= Your assignment =
Please transcribe the entries that follow exactly as they stand, skipping each picture.

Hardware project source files

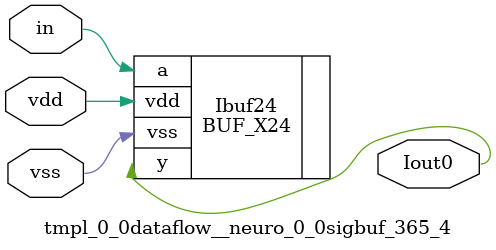
<source format=v>
module tmpl_0_0dataflow__neuro_0_0sigbuf_365_4(in, Iout0 , vdd, vss); 
   input vdd;
   input vss;
   input in;
   

// -- signals ---
   wire in;
   output Iout0 ;

// --- instances
BUF_X24 Ibuf24  (.y(Iout0 ), .a(in), .vdd(vdd), .vss(vss));
endmodule
</source>
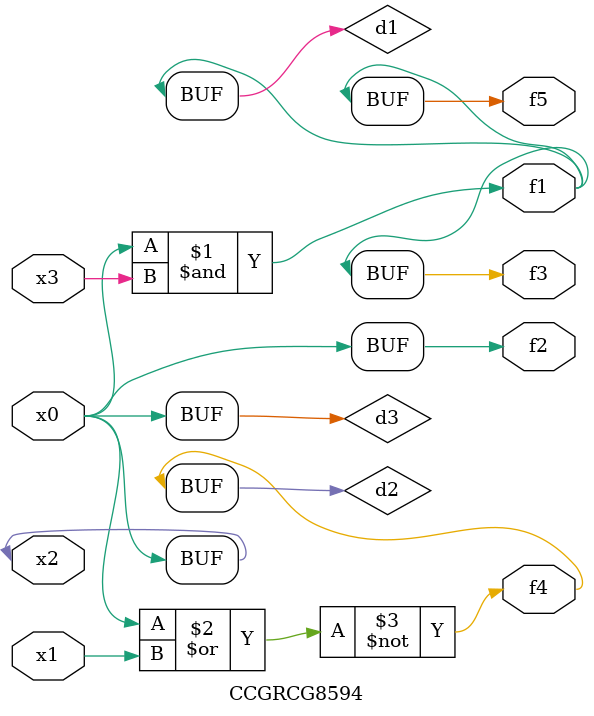
<source format=v>
module CCGRCG8594(
	input x0, x1, x2, x3,
	output f1, f2, f3, f4, f5
);

	wire d1, d2, d3;

	and (d1, x2, x3);
	nor (d2, x0, x1);
	buf (d3, x0, x2);
	assign f1 = d1;
	assign f2 = d3;
	assign f3 = d1;
	assign f4 = d2;
	assign f5 = d1;
endmodule

</source>
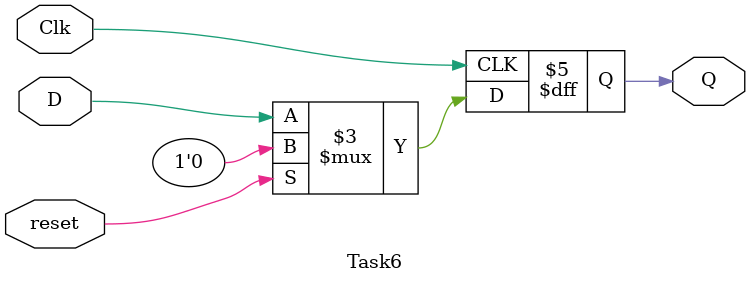
<source format=v>
`timescale 1ns / 1ps


module Task6(
    input D, 
    input Clk, 
    input reset, 
    output reg Q
    );
    
    always @(posedge Clk) 
    if (reset
    )begin
    Q <= 1'b0;
    end else
     begin
     Q <= D;
     end 
endmodule

</source>
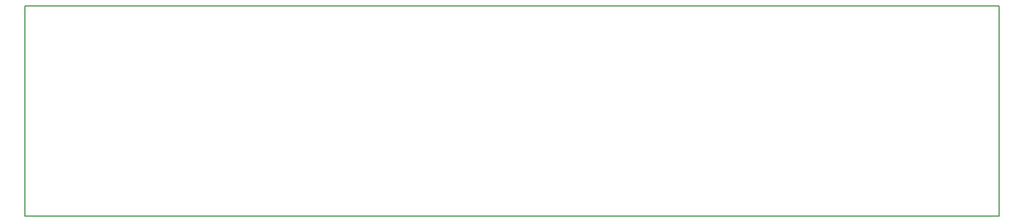
<source format=gbr>
%TF.GenerationSoftware,KiCad,Pcbnew,7.0.9*%
%TF.CreationDate,2025-01-11T11:52:05-05:00*%
%TF.ProjectId,PropellerClock,50726f70-656c-46c6-9572-436c6f636b2e,rev?*%
%TF.SameCoordinates,Original*%
%TF.FileFunction,Profile,NP*%
%FSLAX46Y46*%
G04 Gerber Fmt 4.6, Leading zero omitted, Abs format (unit mm)*
G04 Created by KiCad (PCBNEW 7.0.9) date 2025-01-11 11:52:05*
%MOMM*%
%LPD*%
G01*
G04 APERTURE LIST*
%TA.AperFunction,Profile*%
%ADD10C,0.200000*%
%TD*%
G04 APERTURE END LIST*
D10*
X69850000Y-69850000D02*
X69850000Y-102870000D01*
X222250000Y-69850000D02*
X222250000Y-102870000D01*
X69850000Y-102870000D02*
X222250000Y-102870000D01*
X69850000Y-69850000D02*
X222250000Y-69850000D01*
M02*

</source>
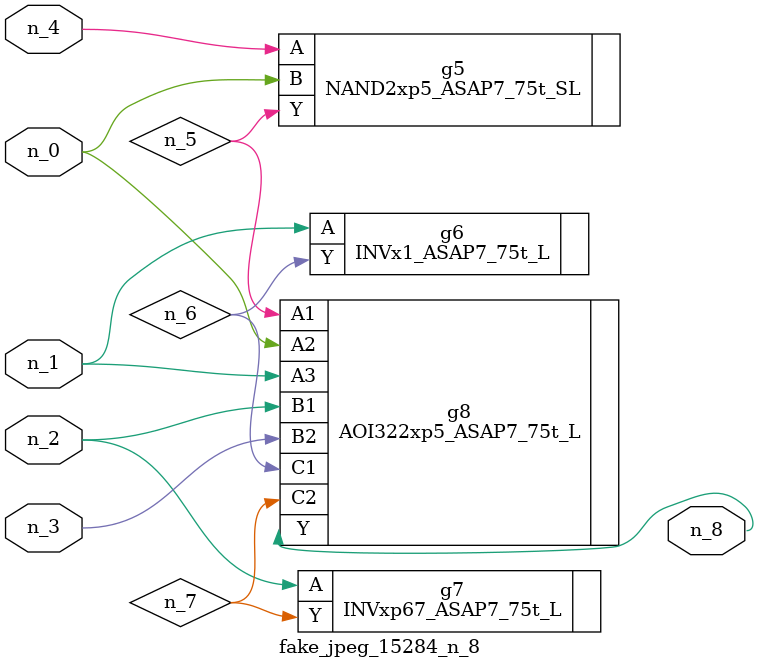
<source format=v>
module fake_jpeg_15284_n_8 (n_3, n_2, n_1, n_0, n_4, n_8);

input n_3;
input n_2;
input n_1;
input n_0;
input n_4;

output n_8;

wire n_6;
wire n_5;
wire n_7;

NAND2xp5_ASAP7_75t_SL g5 ( 
.A(n_4),
.B(n_0),
.Y(n_5)
);

INVx1_ASAP7_75t_L g6 ( 
.A(n_1),
.Y(n_6)
);

INVxp67_ASAP7_75t_L g7 ( 
.A(n_2),
.Y(n_7)
);

AOI322xp5_ASAP7_75t_L g8 ( 
.A1(n_5),
.A2(n_0),
.A3(n_1),
.B1(n_2),
.B2(n_3),
.C1(n_6),
.C2(n_7),
.Y(n_8)
);


endmodule
</source>
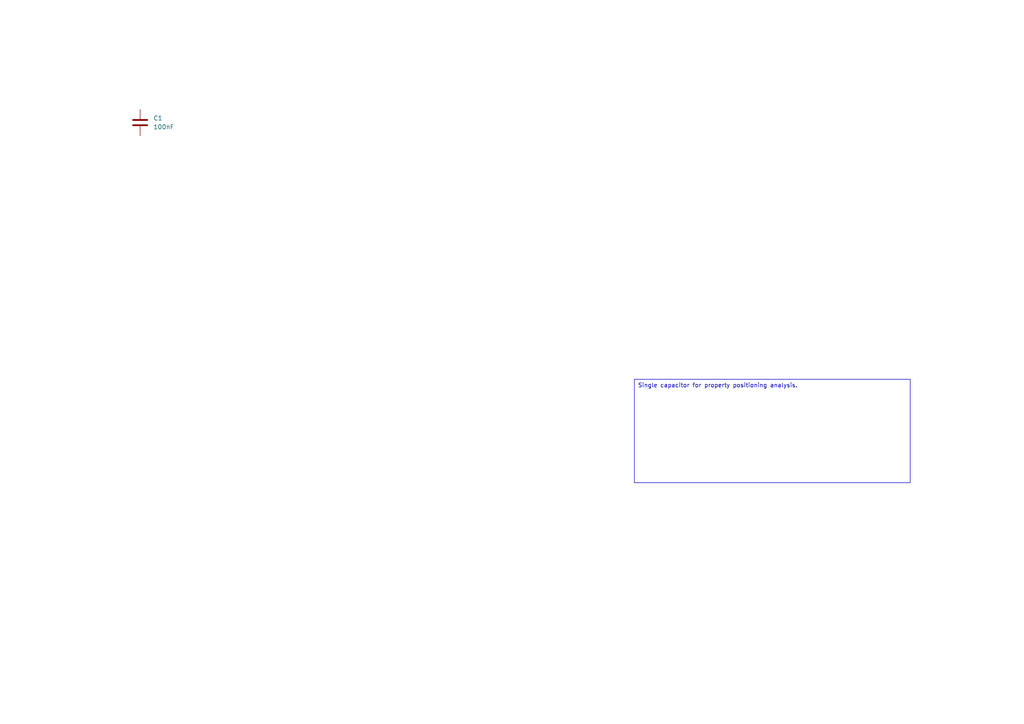
<source format=kicad_sch>
(kicad_sch
	(version 20250114)
	(generator "eeschema")
	(generator_version "9.0")
	(uuid "d48524ec-db33-4922-9af2-8c4a5cbe6a12")
	(paper "A4")
	(title_block
		(title "capacitor_reference")
	)
	
	(text_box "Single capacitor for property positioning analysis."
		(exclude_from_sim no)
		(at 184 110 0)
		(size 80 30)
		(margins 1 1 1 1)
		(stroke
			(width 0)
			(type solid)
		)
		(fill
			(type none)
		)
		(effects
			(font
				(size 1.2 1.2)
			)
			(justify left top)
		)
		(uuid "8e447d1e-f07c-4864-80a0-b3437ff95225")
	)
	(symbol
		(lib_id "Device:C")
		(at 40.64 35.56 0)
		(unit 1)
		(exclude_from_sim no)
		(in_bom yes)
		(on_board yes)
		(dnp no)
		(fields_autoplaced yes)
		(uuid "cf10bd1c-7b6c-4b43-bdb8-d01d821408e8")
		(property "Reference" "C1"
			(at 44.45 34.2899 0)
			(effects
				(font
					(size 1.27 1.27)
				)
				(justify left)
			)
		)
		(property "Value" "100nF"
			(at 44.45 36.8299 0)
			(effects
				(font
					(size 1.27 1.27)
				)
				(justify left)
			)
		)
		(property "Footprint" "Capacitor_SMD:C_0603_1608Metric"
			(at 41.6052 39.37 0)
			(effects
				(font
					(size 1.27 1.27)
				)
				(hide yes)
			)
		)
		(property "Datasheet" "~"
			(at 40.64 35.56 0)
			(effects
				(font
					(size 1.27 1.27)
				)
				(hide yes)
			)
		)
		(property "Description" "Unpolarized capacitor"
			(at 40.64 35.56 0)
			(effects
				(font
					(size 1.27 1.27)
				)
				(hide yes)
			)
		)
		(pin "2"
			(uuid "29e42910-873f-43a6-9b9a-0fc7951ec9fb")
		)
		(pin "1"
			(uuid "80679471-35a7-4a66-9188-d3943d608496")
		)
		(instances
			(project "capacitor_reference"
				(path "/d48524ec-db33-4922-9af2-8c4a5cbe6a12"
					(reference "C1")
					(unit 1)
				)
			)
		)
	)
	(sheet_instances
		(path "/"
			(page "1")
		)
	)
	(embedded_fonts no)
)

</source>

= Answer below =
<source format=v>
module tmpl_0_0dataflow__neuro_0_0sigbuf_365_4(in, Iout0 , vdd, vss); 
   input vdd;
   input vss;
   input in;
   

// -- signals ---
   wire in;
   output Iout0 ;

// --- instances
BUF_X24 Ibuf24  (.y(Iout0 ), .a(in), .vdd(vdd), .vss(vss));
endmodule
</source>
<source format=v>
module CCGRCG8594(
	input x0, x1, x2, x3,
	output f1, f2, f3, f4, f5
);

	wire d1, d2, d3;

	and (d1, x2, x3);
	nor (d2, x0, x1);
	buf (d3, x0, x2);
	assign f1 = d1;
	assign f2 = d3;
	assign f3 = d1;
	assign f4 = d2;
	assign f5 = d1;
endmodule

</source>
<source format=v>
`timescale 1ns / 1ps


module Task6(
    input D, 
    input Clk, 
    input reset, 
    output reg Q
    );
    
    always @(posedge Clk) 
    if (reset
    )begin
    Q <= 1'b0;
    end else
     begin
     Q <= D;
     end 
endmodule

</source>
<source format=gbr>
%TF.GenerationSoftware,KiCad,Pcbnew,7.0.9*%
%TF.CreationDate,2025-01-11T11:52:05-05:00*%
%TF.ProjectId,PropellerClock,50726f70-656c-46c6-9572-436c6f636b2e,rev?*%
%TF.SameCoordinates,Original*%
%TF.FileFunction,Profile,NP*%
%FSLAX46Y46*%
G04 Gerber Fmt 4.6, Leading zero omitted, Abs format (unit mm)*
G04 Created by KiCad (PCBNEW 7.0.9) date 2025-01-11 11:52:05*
%MOMM*%
%LPD*%
G01*
G04 APERTURE LIST*
%TA.AperFunction,Profile*%
%ADD10C,0.200000*%
%TD*%
G04 APERTURE END LIST*
D10*
X69850000Y-69850000D02*
X69850000Y-102870000D01*
X222250000Y-69850000D02*
X222250000Y-102870000D01*
X69850000Y-102870000D02*
X222250000Y-102870000D01*
X69850000Y-69850000D02*
X222250000Y-69850000D01*
M02*

</source>
<source format=v>
module fake_jpeg_15284_n_8 (n_3, n_2, n_1, n_0, n_4, n_8);

input n_3;
input n_2;
input n_1;
input n_0;
input n_4;

output n_8;

wire n_6;
wire n_5;
wire n_7;

NAND2xp5_ASAP7_75t_SL g5 ( 
.A(n_4),
.B(n_0),
.Y(n_5)
);

INVx1_ASAP7_75t_L g6 ( 
.A(n_1),
.Y(n_6)
);

INVxp67_ASAP7_75t_L g7 ( 
.A(n_2),
.Y(n_7)
);

AOI322xp5_ASAP7_75t_L g8 ( 
.A1(n_5),
.A2(n_0),
.A3(n_1),
.B1(n_2),
.B2(n_3),
.C1(n_6),
.C2(n_7),
.Y(n_8)
);


endmodule
</source>
<source format=kicad_sch>
(kicad_sch
	(version 20250114)
	(generator "eeschema")
	(generator_version "9.0")
	(uuid "d48524ec-db33-4922-9af2-8c4a5cbe6a12")
	(paper "A4")
	(title_block
		(title "capacitor_reference")
	)
	
	(text_box "Single capacitor for property positioning analysis."
		(exclude_from_sim no)
		(at 184 110 0)
		(size 80 30)
		(margins 1 1 1 1)
		(stroke
			(width 0)
			(type solid)
		)
		(fill
			(type none)
		)
		(effects
			(font
				(size 1.2 1.2)
			)
			(justify left top)
		)
		(uuid "8e447d1e-f07c-4864-80a0-b3437ff95225")
	)
	(symbol
		(lib_id "Device:C")
		(at 40.64 35.56 0)
		(unit 1)
		(exclude_from_sim no)
		(in_bom yes)
		(on_board yes)
		(dnp no)
		(fields_autoplaced yes)
		(uuid "cf10bd1c-7b6c-4b43-bdb8-d01d821408e8")
		(property "Reference" "C1"
			(at 44.45 34.2899 0)
			(effects
				(font
					(size 1.27 1.27)
				)
				(justify left)
			)
		)
		(property "Value" "100nF"
			(at 44.45 36.8299 0)
			(effects
				(font
					(size 1.27 1.27)
				)
				(justify left)
			)
		)
		(property "Footprint" "Capacitor_SMD:C_0603_1608Metric"
			(at 41.6052 39.37 0)
			(effects
				(font
					(size 1.27 1.27)
				)
				(hide yes)
			)
		)
		(property "Datasheet" "~"
			(at 40.64 35.56 0)
			(effects
				(font
					(size 1.27 1.27)
				)
				(hide yes)
			)
		)
		(property "Description" "Unpolarized capacitor"
			(at 40.64 35.56 0)
			(effects
				(font
					(size 1.27 1.27)
				)
				(hide yes)
			)
		)
		(pin "2"
			(uuid "29e42910-873f-43a6-9b9a-0fc7951ec9fb")
		)
		(pin "1"
			(uuid "80679471-35a7-4a66-9188-d3943d608496")
		)
		(instances
			(project "capacitor_reference"
				(path "/d48524ec-db33-4922-9af2-8c4a5cbe6a12"
					(reference "C1")
					(unit 1)
				)
			)
		)
	)
	(sheet_instances
		(path "/"
			(page "1")
		)
	)
	(embedded_fonts no)
)

</source>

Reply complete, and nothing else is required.